[[ SOURCE MATERIAL open ]]

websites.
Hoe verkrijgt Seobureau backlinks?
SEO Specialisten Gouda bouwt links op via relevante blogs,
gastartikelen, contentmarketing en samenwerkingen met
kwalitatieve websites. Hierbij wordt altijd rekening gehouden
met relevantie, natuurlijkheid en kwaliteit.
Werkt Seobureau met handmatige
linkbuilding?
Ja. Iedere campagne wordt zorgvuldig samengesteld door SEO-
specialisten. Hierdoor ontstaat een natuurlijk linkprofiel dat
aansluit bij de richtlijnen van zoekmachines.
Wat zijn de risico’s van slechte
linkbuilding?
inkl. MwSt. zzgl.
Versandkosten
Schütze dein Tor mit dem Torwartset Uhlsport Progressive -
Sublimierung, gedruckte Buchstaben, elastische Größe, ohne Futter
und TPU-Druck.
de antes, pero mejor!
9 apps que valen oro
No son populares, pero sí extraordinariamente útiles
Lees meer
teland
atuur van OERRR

[[ SOURCE MATERIAL closed ]]
[[ SOURCE MATERIAL open ]]

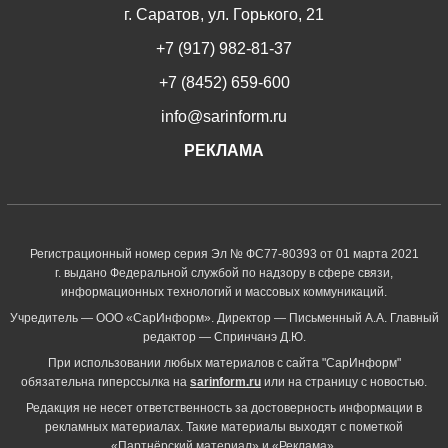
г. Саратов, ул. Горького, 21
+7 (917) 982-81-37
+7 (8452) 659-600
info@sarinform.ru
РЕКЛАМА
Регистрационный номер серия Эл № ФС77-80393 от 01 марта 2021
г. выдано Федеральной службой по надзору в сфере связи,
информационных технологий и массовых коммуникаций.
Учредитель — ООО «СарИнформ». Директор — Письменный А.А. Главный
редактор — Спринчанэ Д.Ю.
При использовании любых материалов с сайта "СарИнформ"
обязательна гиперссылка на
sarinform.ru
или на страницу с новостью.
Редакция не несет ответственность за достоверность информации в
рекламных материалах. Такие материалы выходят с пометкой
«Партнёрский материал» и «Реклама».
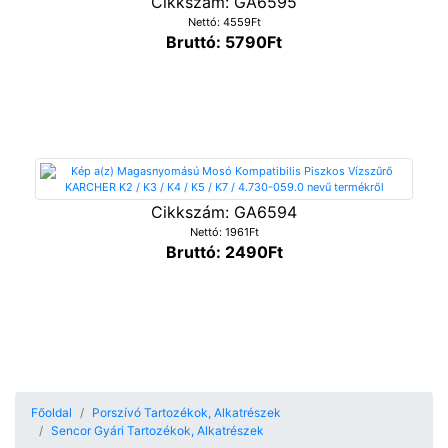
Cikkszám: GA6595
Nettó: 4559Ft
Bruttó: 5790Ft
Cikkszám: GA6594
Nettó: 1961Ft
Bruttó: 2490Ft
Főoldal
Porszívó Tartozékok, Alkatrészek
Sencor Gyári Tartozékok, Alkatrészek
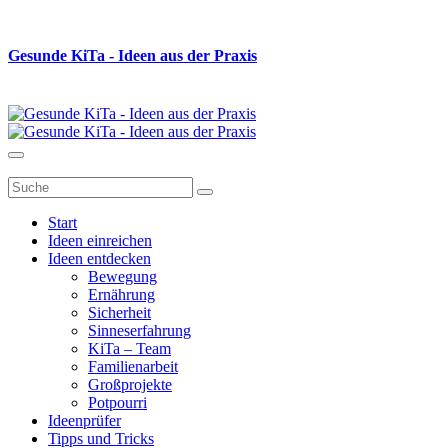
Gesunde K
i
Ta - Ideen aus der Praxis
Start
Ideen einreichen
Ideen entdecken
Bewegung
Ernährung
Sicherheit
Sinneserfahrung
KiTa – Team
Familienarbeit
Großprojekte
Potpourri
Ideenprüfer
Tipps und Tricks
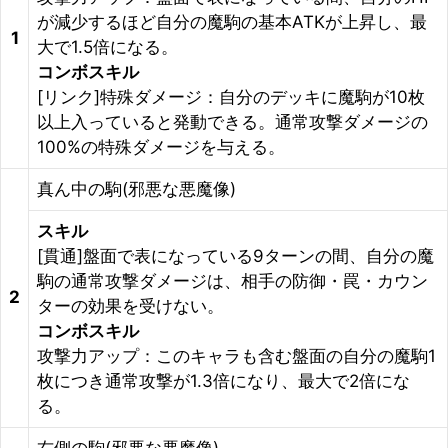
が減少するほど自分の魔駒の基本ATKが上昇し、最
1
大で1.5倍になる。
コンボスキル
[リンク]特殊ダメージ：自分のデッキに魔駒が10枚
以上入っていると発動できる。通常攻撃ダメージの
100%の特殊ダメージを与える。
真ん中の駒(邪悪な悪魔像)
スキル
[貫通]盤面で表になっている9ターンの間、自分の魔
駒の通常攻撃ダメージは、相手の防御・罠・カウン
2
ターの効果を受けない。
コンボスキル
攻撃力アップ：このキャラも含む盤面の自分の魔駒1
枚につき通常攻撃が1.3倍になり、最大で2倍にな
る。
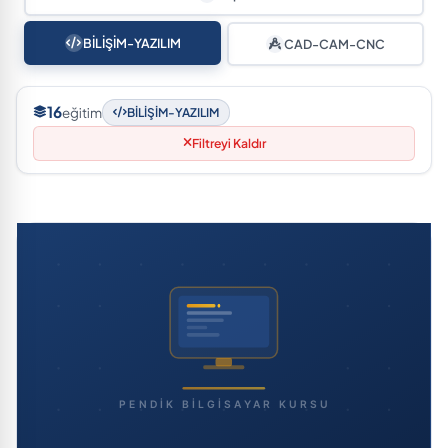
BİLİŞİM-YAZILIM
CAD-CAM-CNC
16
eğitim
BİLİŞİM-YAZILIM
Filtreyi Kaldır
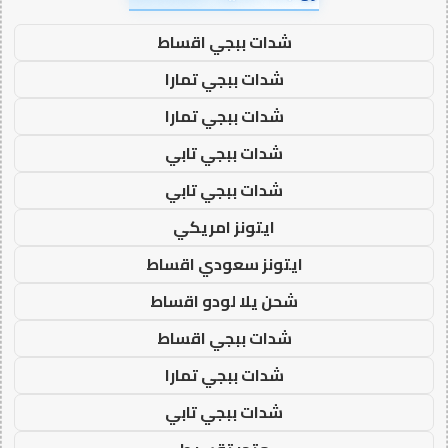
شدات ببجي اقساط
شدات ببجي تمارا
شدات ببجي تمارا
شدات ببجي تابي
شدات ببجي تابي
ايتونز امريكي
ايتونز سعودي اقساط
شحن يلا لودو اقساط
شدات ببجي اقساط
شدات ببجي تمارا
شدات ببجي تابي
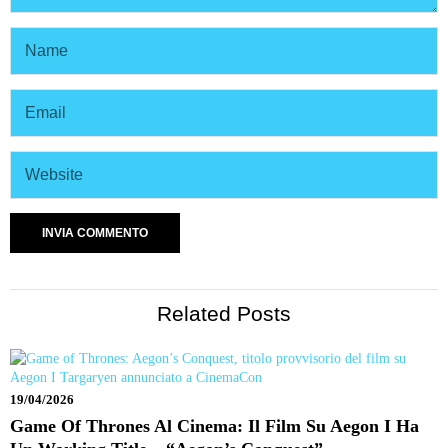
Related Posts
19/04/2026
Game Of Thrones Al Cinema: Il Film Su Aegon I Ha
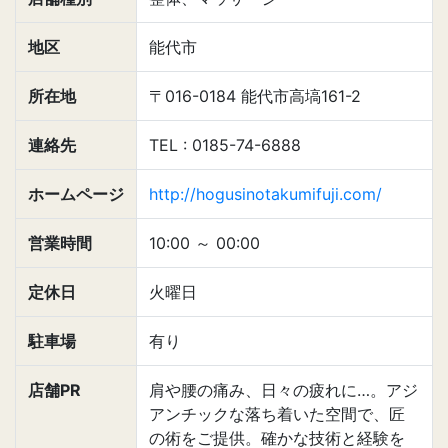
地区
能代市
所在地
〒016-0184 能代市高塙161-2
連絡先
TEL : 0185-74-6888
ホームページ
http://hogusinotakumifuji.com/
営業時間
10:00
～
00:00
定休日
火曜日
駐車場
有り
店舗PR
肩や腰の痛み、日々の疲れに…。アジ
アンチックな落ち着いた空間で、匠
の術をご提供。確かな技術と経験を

[[ SOURCE MATERIAL closed ]]
[[ SOURCE MATERIAL open ]]

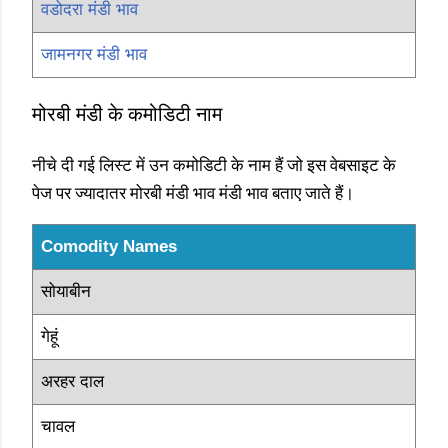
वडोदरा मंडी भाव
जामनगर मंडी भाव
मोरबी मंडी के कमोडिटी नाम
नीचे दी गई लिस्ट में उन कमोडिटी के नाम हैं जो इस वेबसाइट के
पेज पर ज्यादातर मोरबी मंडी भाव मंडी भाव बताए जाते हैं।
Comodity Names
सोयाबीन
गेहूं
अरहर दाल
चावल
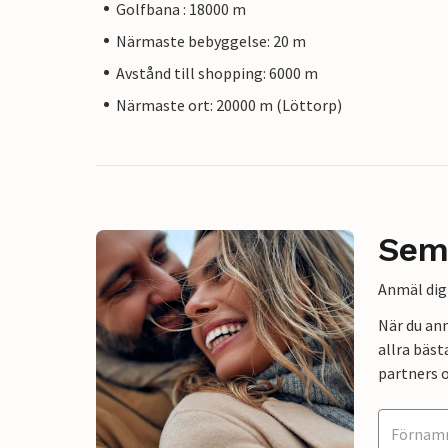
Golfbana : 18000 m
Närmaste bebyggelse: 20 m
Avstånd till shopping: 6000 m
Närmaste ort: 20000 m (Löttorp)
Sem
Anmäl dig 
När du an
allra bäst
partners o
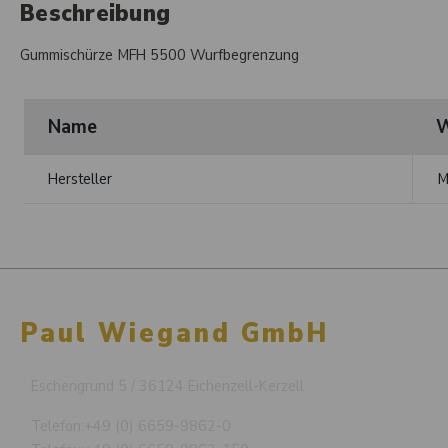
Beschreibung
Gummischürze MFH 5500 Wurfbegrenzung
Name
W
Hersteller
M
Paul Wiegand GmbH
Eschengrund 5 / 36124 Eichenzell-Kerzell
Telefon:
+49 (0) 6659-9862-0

[[ SOURCE MATERIAL closed ]]

Print the lines in the records from the one containing "Related Posts" through the one containing "Game Of Thrones", inclusive, copying them character for character.

Related Posts
19/04/2026
Game Of Thrones Al Cinema: Il Film Su Aegon I Ha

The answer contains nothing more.